I live in Pennsylvania, about six hours away from my best friend in Massachusetts, and we used to message each other on Facebook constantly. For a long time, even before the pandemic, I used that as an excuse to keep Facebook Messenger on my phone, because otherwise, how would I talk to her? Eventually, I communicated my digital minimalism intentions to her, and we moved the conversation to text so I could delete Facebook from my phone. It was that easy. Sometimes, I’ll tell her that I’m trying to stay off my phone for the weekend, so I might not respond to texts quickly, and she is always deeply supportive. And lately, we’ve been trying to schedule times to video chat. It might still involve a screen but taking time to actually talk face-to-face for a couple hours every few weeks strengthens relationships so much more than a never-ending text conversation, the latter of which tends to keep attention permanently divided because of the nature of texting. That said, my best friend and I still text each other stupid TikToks.
It’s true, though, that some relationships will start to fade away when you practice digital minimalism. That’s okay! Frankly, they probably weren’t strong relationships to begin with, and that’s also okay. I think social media gives us the idea that we’re supposed to have countless close friends, but relationships take time. Literally, how would we find the time for that? And are all our relationships really as close as we think, or are platforms trying to force FOMO-fueled friendships to keep us online?
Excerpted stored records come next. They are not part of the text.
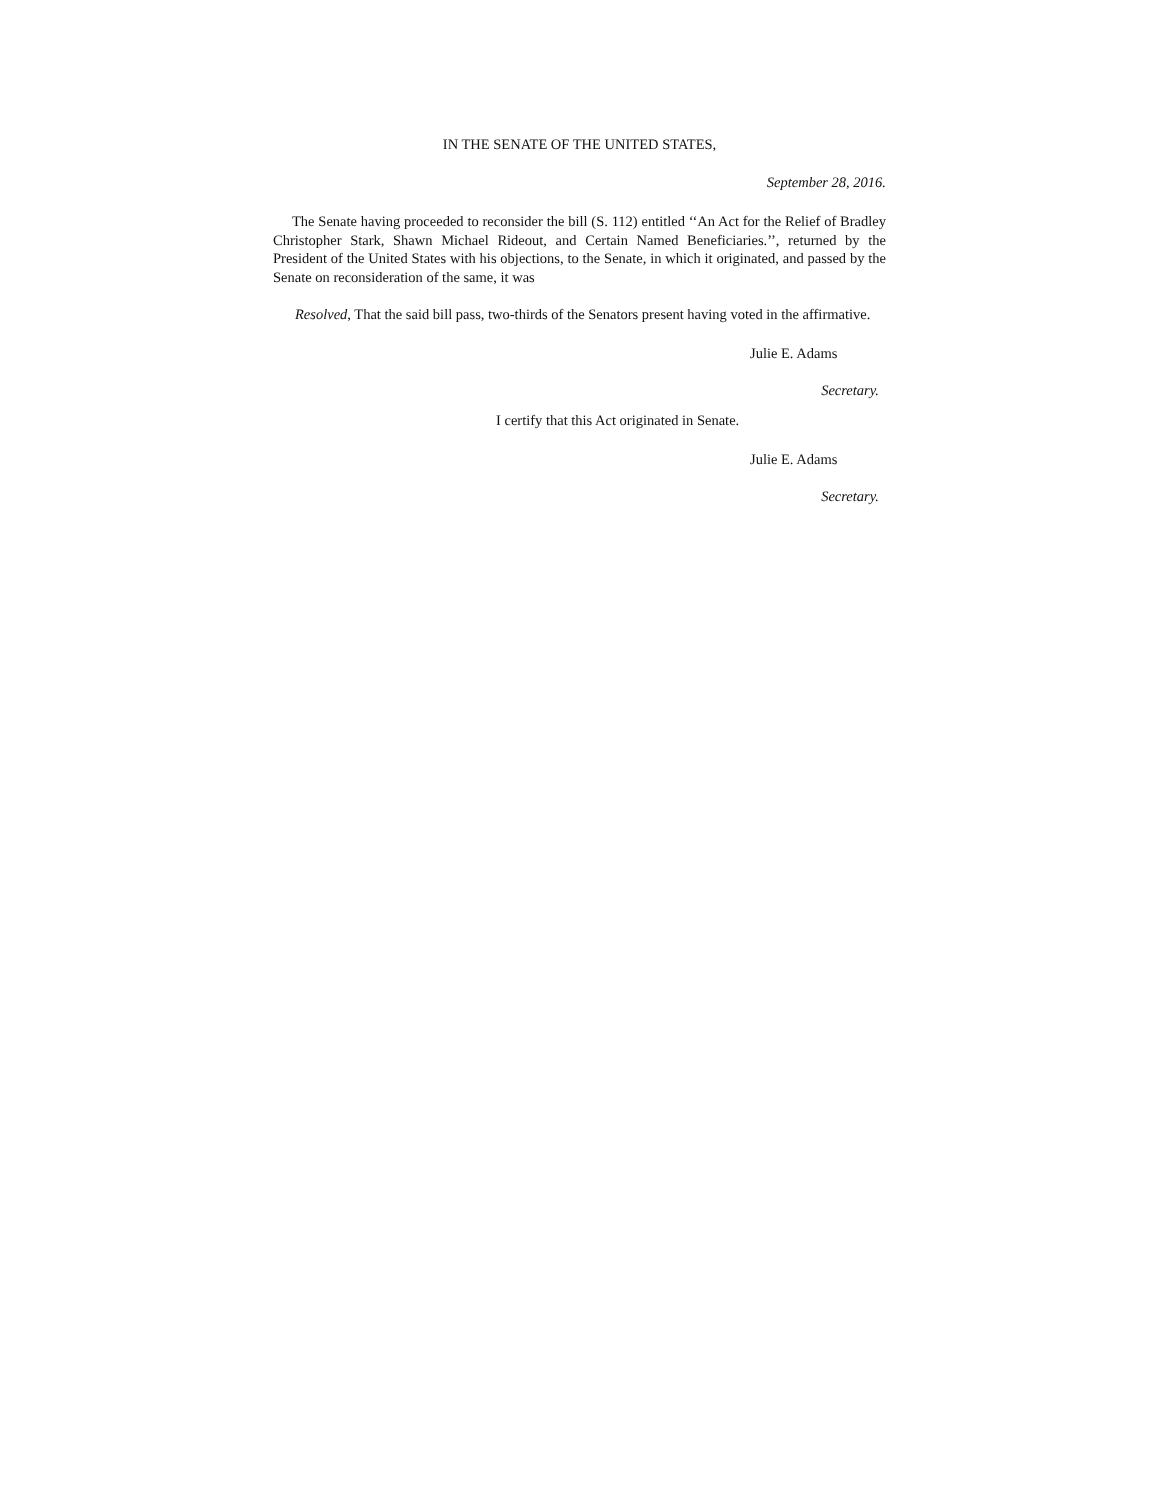IN THE SENATE OF THE UNITED STATES,
September 28, 2016.
The Senate having proceeded to reconsider the bill (S. 112) entitled ‘‘An Act for the Relief of Bradley Christopher Stark, Shawn Michael Rideout, and Certain Named Beneficiaries.’’, returned by the President of the United States with his objections, to the Senate, in which it originated, and passed by the Senate on reconsideration of the same, it was
Resolved, That the said bill pass, two-thirds of the Senators present having voted in the affirmative.
Julie E. Adams
Secretary.
I certify that this Act originated in Senate.
Julie E. Adams
Secretary.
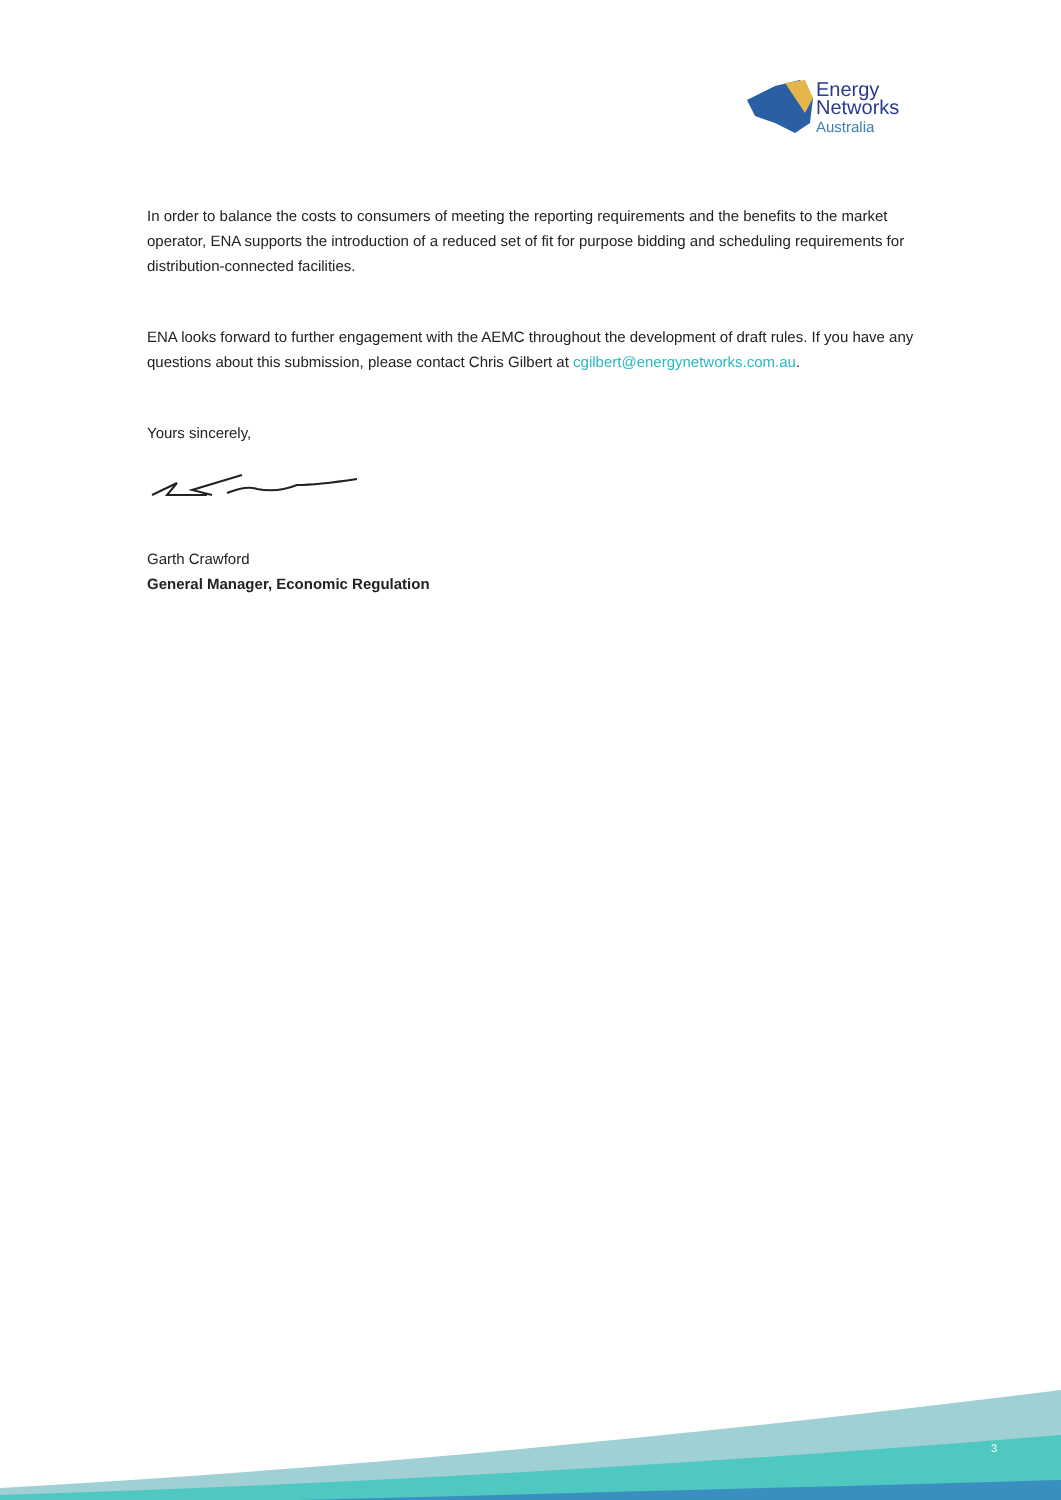Energy
Networks
Australia
In order to balance the costs to consumers of meeting the reporting requirements and the benefits to the market operator, ENA supports the introduction of a reduced set of fit for purpose bidding and scheduling requirements for distribution-connected facilities.
ENA looks forward to further engagement with the AEMC throughout the development of draft rules. If you have any questions about this submission, please contact Chris Gilbert at cgilbert@energynetworks.com.au.
Yours sincerely,
Garth Crawford
General Manager, Economic Regulation
3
I don’t mean to trivialize the idea of Internet friendships, because I have met some truly wonderful people online. But if you communicate your intentions to them, and you’re meant to stay close to them, the universe will find a way.
TM: It feels like in just the past few years a lot more thinkers like you and Jenny Odell and Cal Newport, both of whom you cite in the book, have sprung up in response to not just how to live in the Internet age but how protect yourself from the Internet age. What other thinkers and ideas surrounding digital life are inspiring you right now?
SN: Lately, I’ve been listening to Tara Brach almost daily. I often start my day with one of her meditations, and I find that a lot of her teachings line up perfectly with digital minimalism, even if they’re not directly about digital life.
Growing up, I experienced what I’ve come to think of as a lasagna of trauma—layers, baby—that instilled a deep-seated fear of my own emotions and internal life. Throughout my teens and 20s, I buzzed around like a hummingbird on cocaine, trying to find the job or the person or the shiny flashy thing that would finally make me feel whole. I eventually became quite physically ill from the stress of functioning like this, and I had to sort of let everything in my life come toppling down so I could start rebuilding it with stronger foundations. Tara Brach has been indispensable in helping me learn how to overcome the fear of my own internal life so that I can use my emotions as a guide instead of running away from them. I believe this is one of the most important elements of digital minimalism. If you don’t know how you feel, how can you know what you need?